Sorprende que los mismos sectores progresistas que importaron la práctica del “escrache”, hoy acusen de intolerantes a las que protestan en las puertas de las facultades. El problema aquí es que la izquierda ha definido previamente cuáles son los límites de lo intolerable (aquellos asuntos que merecen el ejercicio del derecho a la protesta), y la prostitución no es uno de esos asuntos. En general, la izquierda no comprende por qué las feministas dan tanta importancia a este tema: parecen pensar que “solo se trata de sexo”, mientras que para el feminismo lo que está en juego es la situación de la mujer.

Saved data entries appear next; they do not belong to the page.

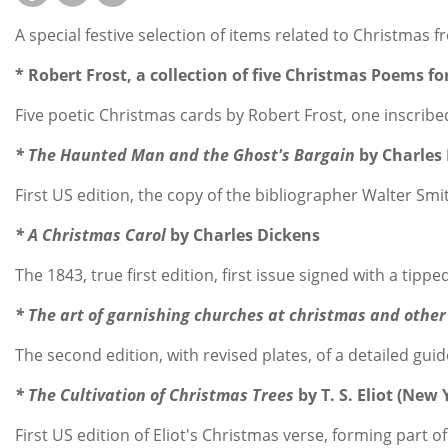
A special festive selection of items related to Christmas 
* Robert Frost, a collection of five Christmas Poems fo
Five poetic Christmas cards by Robert Frost, one inscribe
* The Haunted Man and the Ghost's Bargain
by Charles 
First US edition, the copy of the bibliographer Walter Sm
* A Christmas Carol
by Charles Dickens
The 1843, true first edition, first issue signed with a ti
* The art of garnishing churches at christmas and other 
The second edition, with revised plates, of a detailed gu
* The Cultivation of Christmas Trees
by T. S. Eliot (New
First US edition of Eliot's Christmas verse, forming par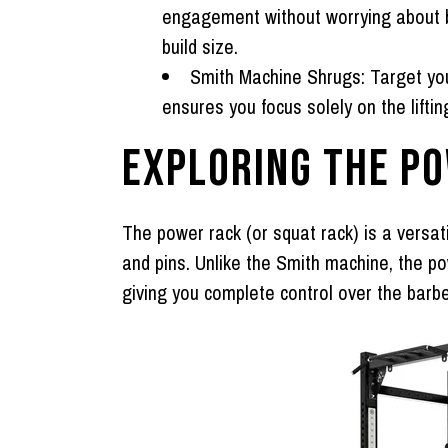
engagement without worrying about ba
build size.
Smith Machine Shrugs:
Target you
ensures you focus solely on the liftin
EXPLORING THE P
The
power rack
(or squat rack) is a versat
and pins. Unlike the Smith machine, the po
giving you complete control over the barbel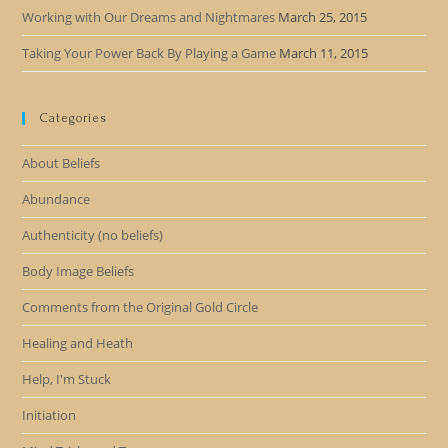
Working with Our Dreams and Nightmares
March 25, 2015
Taking Your Power Back By Playing a Game
March 11, 2015
Categories
About Beliefs
Abundance
Authenticity (no beliefs)
Body Image Beliefs
Comments from the Original Gold Circle
Healing and Heath
Help, I'm Stuck
Initiation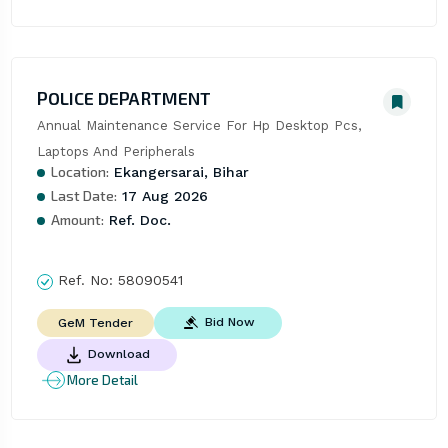
POLICE DEPARTMENT
Annual Maintenance Service For Hp Desktop Pcs, 
Laptops And Peripherals
Location:
Ekangersarai, Bihar
Last Date:
17 Aug 2026
Amount:
Ref. Doc.
Ref. No:
58090541
Bid Now
GeM Tender
Download
More Detail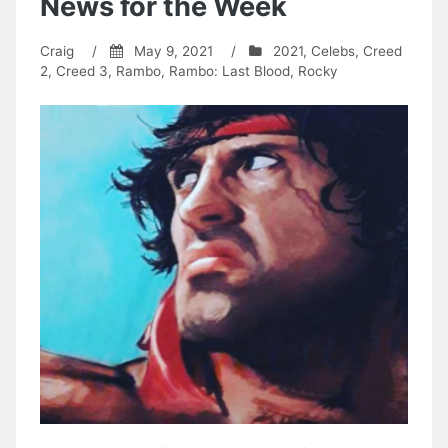
News for the Week
Craig
/
May 9, 2021
/
2021
,
Celebs
,
Creed
2
,
Creed 3
,
Rambo
,
Rambo: Last Blood
,
Rocky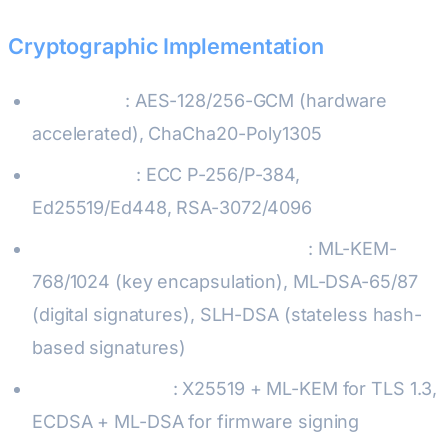
Cryptographic Implementation
Symmetric
: AES-128/256-GCM (hardware
accelerated), ChaCha20-Poly1305
Asymmetric
: ECC P-256/P-384,
Ed25519/Ed448, RSA-3072/4096
Post-Quantum (NIST standards)
: ML-KEM-
768/1024 (key encapsulation), ML-DSA-65/87
(digital signatures), SLH-DSA (stateless hash-
based signatures)
Hybrid schemes
: X25519 + ML-KEM for TLS 1.3,
ECDSA + ML-DSA for firmware signing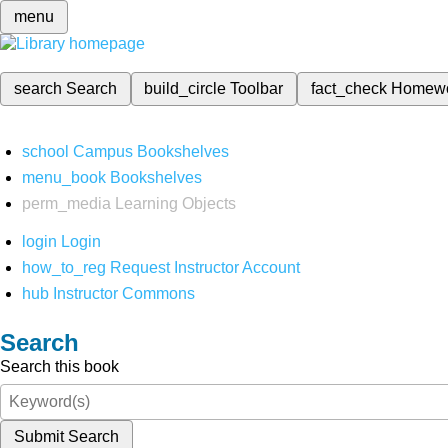
menu
search
Search
build_circle
Toolbar
fact_check
Homew
school
Campus Bookshelves
menu_book
Bookshelves
perm_media
Learning Objects
login
Login
how_to_reg
Request Instructor Account
hub
Instructor Commons
Search
Search this book
Submit Search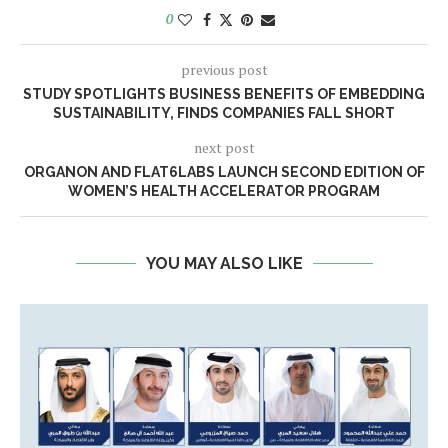
0
previous post
STUDY SPOTLIGHTS BUSINESS BENEFITS OF EMBEDDING
SUSTAINABILITY, FINDS COMPANIES FALL SHORT
next post
ORGANON AND FLAT6LABS LAUNCH SECOND EDITION OF
WOMEN’S HEALTH ACCELERATOR PROGRAM
YOU MAY ALSO LIKE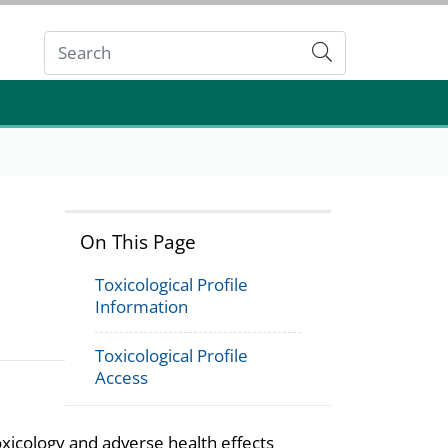
Submit
On This Page
Toxicological Profile
Information
Toxicological Profile
Access
oxicology and adverse health effects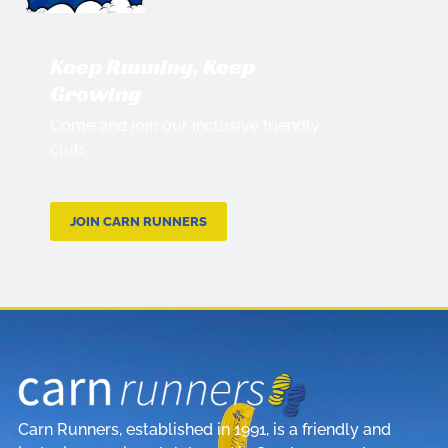
Keep Running, Keep
Growing
Come and join our inclusive friendly
club.
JOIN CARN RUNNERS
Carn Runners, established in 1991, is a friendly and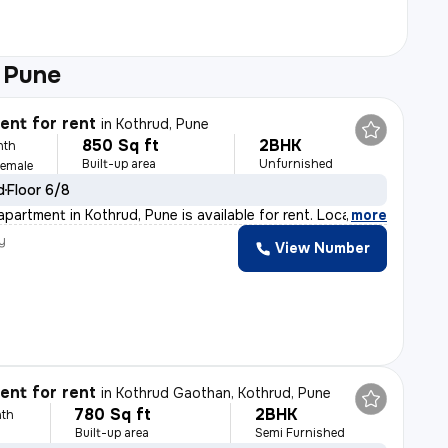
 Pune
nt for rent
in
Kothrud, Pune
850 Sq ft
2BHK
nth
Built-up area
Unfurnished
Female
d
Floor 6/8
partment in Kothrud, Pune is available for rent. Locat
,
more
y
View Number
nt for rent
in
Kothrud Gaothan, Kothrud, Pune
780 Sq ft
2BHK
th
Built-up area
Semi Furnished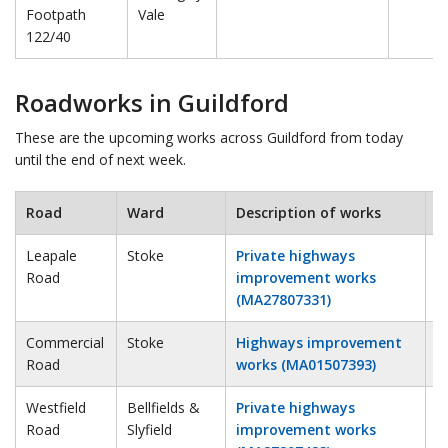
Footpath
Vale
122/40
Roadworks in Guildford
These are the upcoming works across Guildford from today
until the end of next week.
Road
Ward
Description of works
E
Leapale
Stoke
Private highways
2
Road
improvement works
(MA27807331)
Commercial
Stoke
Highways improvement
2
Road
works (MA01507393)
Westfield
Bellfields &
Private highways
4
Road
Slyfield
improvement works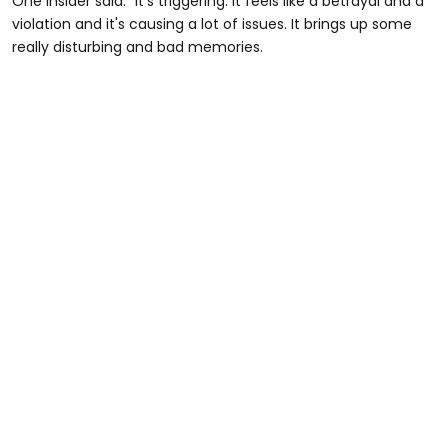
One insider said: "It's triggering. It feels like a betrayal and a
violation and it's causing a lot of issues. It brings up some
really disturbing and bad memories.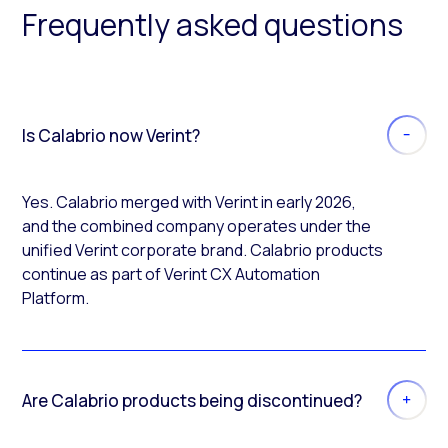
Frequently asked questions
Is Calabrio now Verint?
Yes. Calabrio merged with Verint in early 2026,
and the combined company operates under the
unified Verint corporate brand. Calabrio products
continue as part of Verint CX Automation
Platform.
Are Calabrio products being discontinued?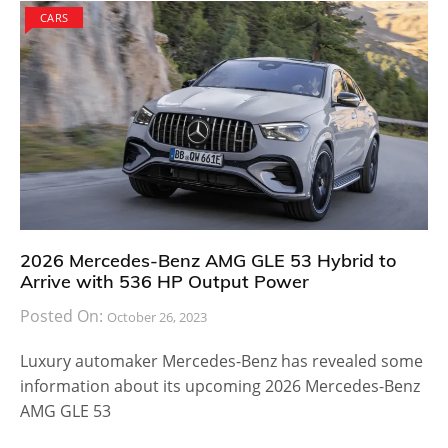
CARS
2026 Mercedes-Benz AMG GLE 53 Hybrid to
Arrive with 536 HP Output Power
Posted On:
October 26, 2023
Luxury automaker Mercedes-Benz has revealed some
information about its upcoming 2026 Mercedes-Benz
AMG GLE 53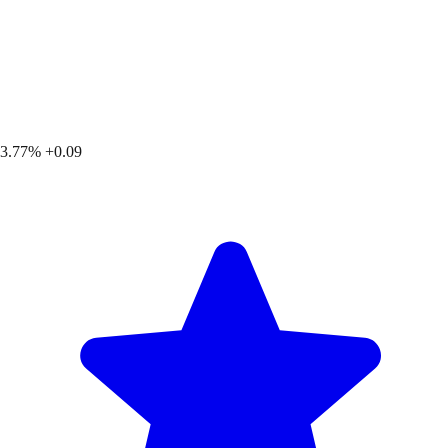
3.77%
+0.09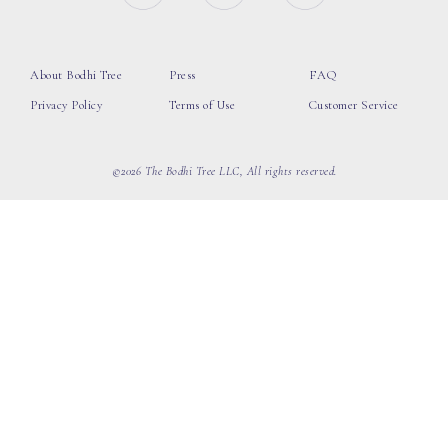
About Bodhi Tree
Press
FAQ
Privacy Policy
Terms of Use
Customer Service
©2026 The Bodhi Tree LLC, All rights reserved.
loading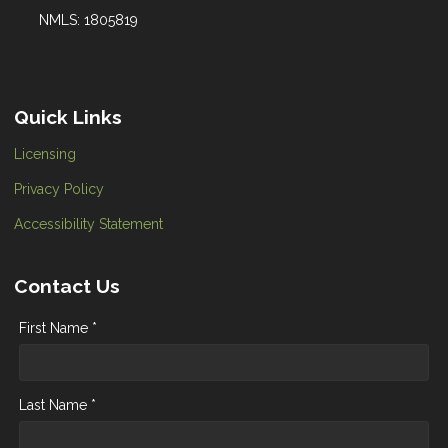
NMLS: 1805819
Quick Links
Licensing
Privacy Policy
Accessibility Statement
Contact Us
First Name *
Last Name *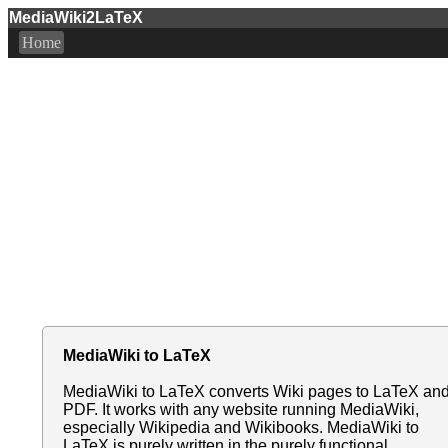
MediaWiki2LaTeX
Home
MediaWiki to LaTeX
MediaWiki to LaTeX converts Wiki pages to LaTeX an
PDF. It works with any website running MediaWiki,
especially Wikipedia and Wikibooks. MediaWiki to
LaTeX is purely written in the purely functional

Un fenómeno curioso de la opinología es que solo parece recordar la parte del derecho que beneficia a los hombres. Podríamos resumirlo en este principio: “solo pueden ejercer la libertad de expresión aquellos que siempre la han tenido”. Así, se condenan las protestas sin considerar factores fundamentales como: ¿por qué motivo se protesta?, ¿se ha impedido entrar al público?, ¿las/os manifestantes han insultado o agredido a las/os ponentes?, ¿han destruido objetos?, ¿han impedido, con ruido excesivo o amenazas, que el evento pueda realizarse? Es decir, más allá del hecho de contar o no con notificación administrativa previa, ¿se han transgredido los límites del legítimo derecho a la protesta? Estas son las preguntas que se formulan habitualmente para valorar la legalidad de una protesta.
Sabemos que las protestas son incómodas, que hacen ruido, que se ponen en mitad de la calle dificultando el tránsito, que pueden expresar ideas que no compartimos y que intentan hacerse escuchar por aquellas personas hacia las que van dirigidas, de modo que procuran realizarse cerca de donde se encuentran estas personas. Tras una reflexión podríamos llegar a la conclusión (o no) de que el domicilio privado de un político/a o una institución como el Congreso no deberían ser escenario de protestas, pero parece poco probable que consideremos que la puerta de una facultad es un escenario que deba prohibirse, o que protestar pacíficamente en su puerta sea “excesivo”.
Si queremos defender la libertad de expresión, debemos respetar también la libertad de expresión de aquellas personas que no se encuentran sobre la tribuna. El feminismo no analiza los hechos en términos de “conservadores contra progresistas”, ni de “fuerzas oscurantistas de la represión contra fuerzas de la tolerancia ilustrada”. Como expone la jurista Catharine MacKinnon, el debate que planteamos es sustantivo: ¿son las mujeres seres humanos o no? No queremos más discursos encomiásticos sobre las virtudes abstractas de la libertad de expresión y la tolerancia. Lo que queremos es que se escuche la voz excluida de las mujeres. Para ello es necesario, en primer lugar, detener la esclavitud sexual que silencia a muchas.